Research into making better crystals with high crystalline quality, light emission efficiency and luminosity is also at the heart of studies being done at Arizona State University by research scientist Alec Fischer and doctoral candidate Yong Wei in professor Fernando Ponce’s group in the Department of Physics. The ASU group, in collaboration with a scientific team led by professor Alan Doolittle at the Georgia Institute of Technology, has just revealed the fundamental aspect of a new approach to growing InGaN crystals for diodes, which promises to move photovoltaic solar cell technology toward record-breaking efficiencies.

The InGaN crystals are grown as layers in a sandwich-like arrangement on sapphire substrates. Typically, researchers have found that the atomic separation of the layers varies; a condition that can lead to high levels of strain, breakdowns in growth and fluctuations in the alloy’s chemical composition.

According to Ponce, easing the strain and increasing the uniformity in the composition of InGaN is very desirable, but difficult to achieve. Growth of these layers is similar to trying to smoothly fit together two honeycombs with different cell sizes, where size difference disrupts a periodic arrangement of the cells.

The scientists developed an approach where pulses of molecules were introduced to achieve the desired alloy composition. The method, developed by Doolittle, is called metal-modulated epitaxy. Essentially, it allows an atomic, layer-by-layer growth of the material.
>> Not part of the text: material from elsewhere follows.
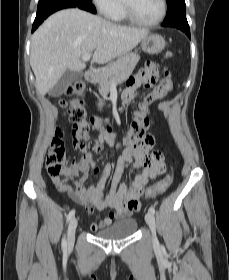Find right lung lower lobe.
<instances>
[{"mask_svg":"<svg viewBox=\"0 0 229 280\" xmlns=\"http://www.w3.org/2000/svg\"><path fill=\"white\" fill-rule=\"evenodd\" d=\"M80 8L96 13L91 0H39L36 18L32 26V32L52 13L65 8Z\"/></svg>","mask_w":229,"mask_h":280,"instance_id":"right-lung-lower-lobe-1","label":"right lung lower lobe"}]
</instances>
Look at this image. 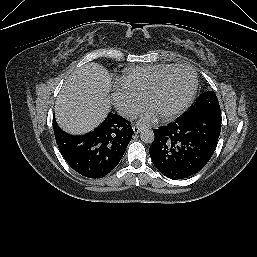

Analysis of the atomic arrangement and the luminosity at the nanoscale level was performed by Fischer and Wei. Their results showed that the films grown with the epitaxy technique had almost ideal characteristics and revealed that the unexpected results came from the strain relaxation at the first atomic layer of crystal growth. Doolittle’s group was able to assemble a final crystal that is more uniform and whose lattice structures match up, resulting in a film that resembles a perfect crystal. The luminosity was also like that of a perfect crystal.

The ASU and Georgia Tech team’s elimination of these two seemingly insurmountable defects (non-uniform composition and mismatched lattice alignment) ultimately means that LEDs and solar photovoltaic products can now be developed that have much higher, efficient performance. The researchers believe that, although they are still a ways off from record-setting solar cells, this breakthrough could have immediate and lasting impact on light emitting devices and could potentially make the second most abundant semiconductor family, III-Nitrides, a real factor in the solar cell field.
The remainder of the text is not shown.